*** Begin section ***

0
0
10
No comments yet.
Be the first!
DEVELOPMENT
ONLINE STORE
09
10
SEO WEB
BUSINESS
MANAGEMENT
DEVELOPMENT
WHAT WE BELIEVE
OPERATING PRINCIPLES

*** End section ***

▶ **AIM OF THE TASK**
Please repeat each line from the one with "No comments yet." through the last line of the data above, and add nothing.

▶ **YOUR SOLUTION**
No comments yet.
Be the first!
DEVELOPMENT
ONLINE STORE
09
10
SEO WEB
BUSINESS
MANAGEMENT
DEVELOPMENT
WHAT WE BELIEVE
OPERATING PRINCIPLES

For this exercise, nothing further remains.